### Task to carry out
An exact copy of every record is needed, with all pictures omitted.

Difference listings:
-- Opening Marker --

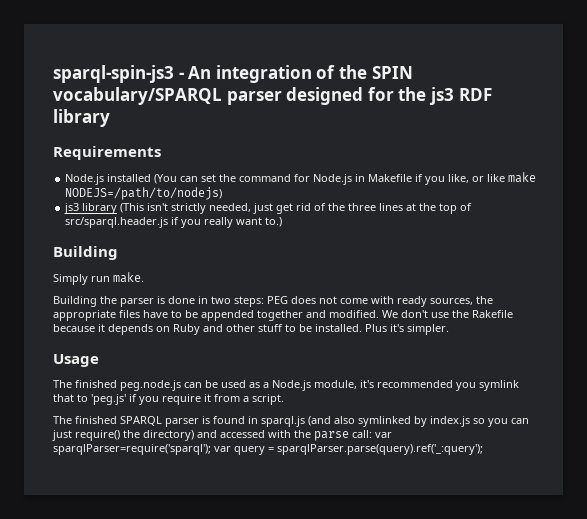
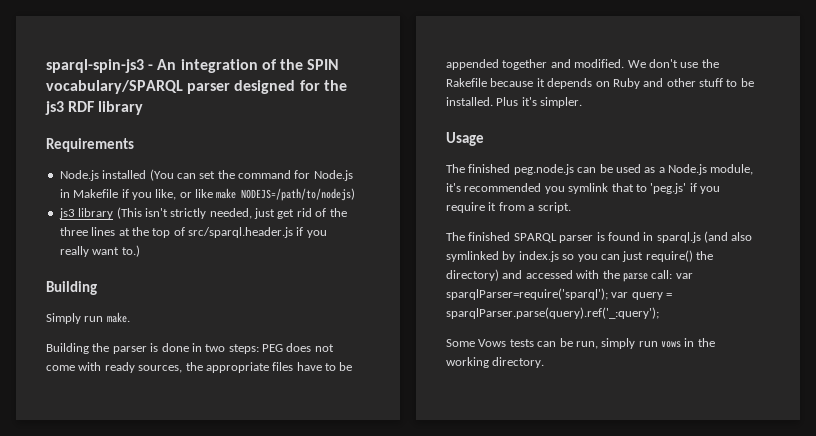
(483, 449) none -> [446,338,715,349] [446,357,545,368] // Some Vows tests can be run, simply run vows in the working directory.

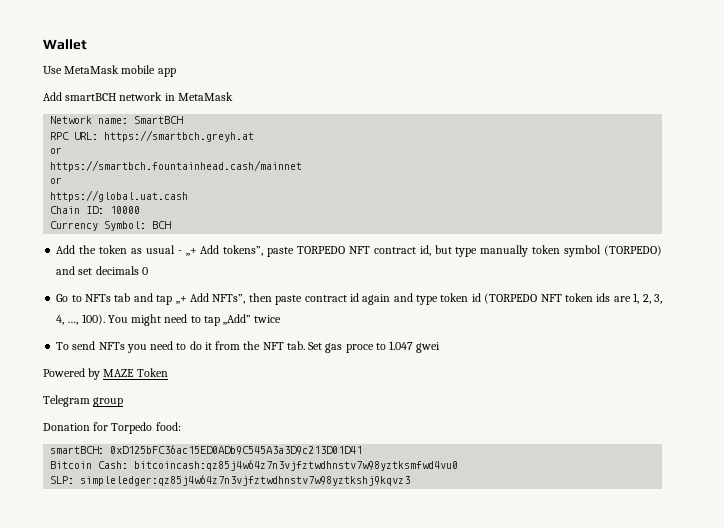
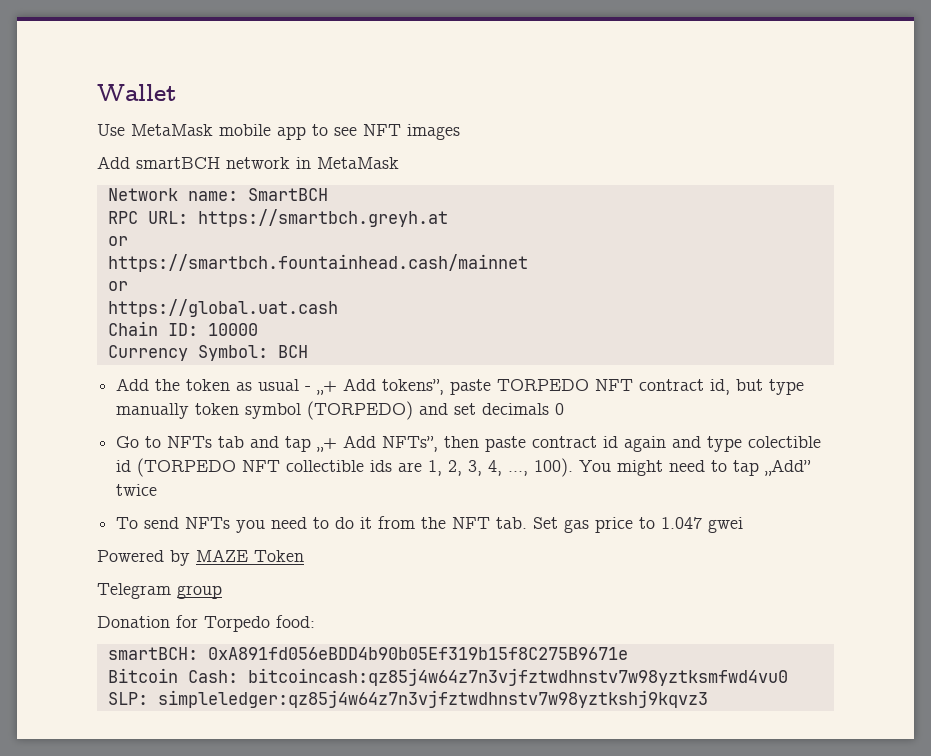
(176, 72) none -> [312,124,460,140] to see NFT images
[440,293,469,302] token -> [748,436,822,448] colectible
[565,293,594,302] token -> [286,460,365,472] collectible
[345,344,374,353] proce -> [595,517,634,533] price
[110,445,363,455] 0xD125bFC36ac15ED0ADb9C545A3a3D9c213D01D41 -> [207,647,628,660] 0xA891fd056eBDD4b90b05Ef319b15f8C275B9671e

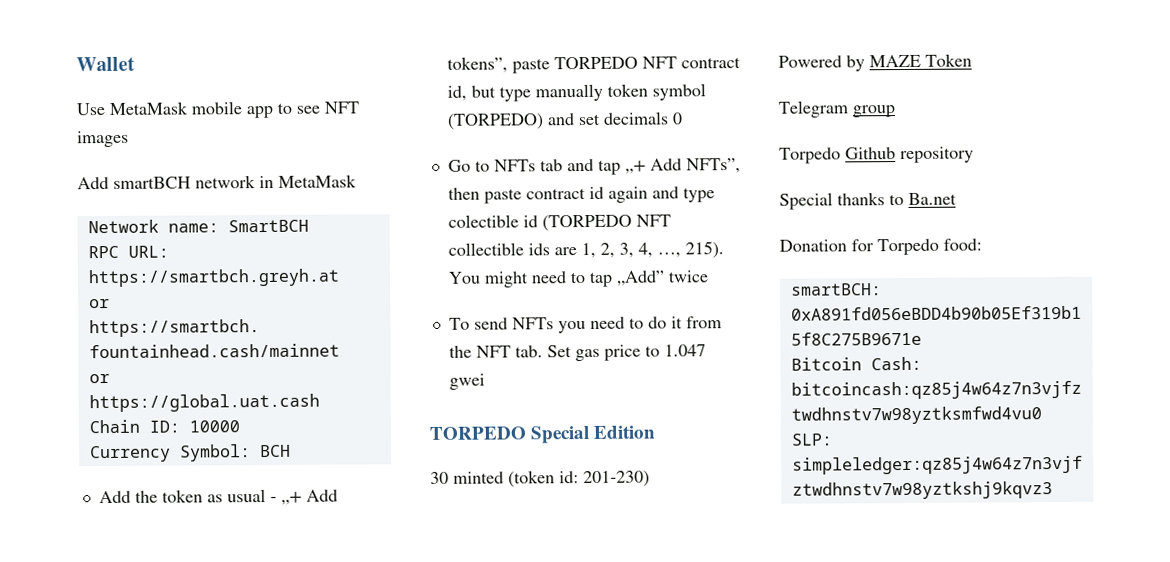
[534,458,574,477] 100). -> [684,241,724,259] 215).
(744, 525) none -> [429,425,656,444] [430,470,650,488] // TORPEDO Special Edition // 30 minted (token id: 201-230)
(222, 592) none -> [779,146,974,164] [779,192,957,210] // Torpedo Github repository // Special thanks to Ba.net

-- Closing Marker --

### Task result
(483, 449) none -> [446,338,715,349] [446,357,545,368] // Some Vows tests can be run, simply run vows in the working directory.

(176, 72) none -> [312,124,460,140] to see NFT images
[440,293,469,302] token -> [748,436,822,448] colectible
[565,293,594,302] token -> [286,460,365,472] collectible
[345,344,374,353] proce -> [595,517,634,533] price
[110,445,363,455] 0xD125bFC36ac15ED0ADb9C545A3a3D9c213D01D41 -> [207,647,628,660] 0xA891fd056eBDD4b90b05Ef319b15f8C275B9671e

[534,458,574,477] 100). -> [684,241,724,259] 215).
(744, 525) none -> [429,425,656,444] [430,470,650,488] // TORPEDO Special Edition // 30 minted (token id: 201-230)
(222, 592) none -> [779,146,974,164] [779,192,957,210] // Torpedo Github repository // Special thanks to Ba.net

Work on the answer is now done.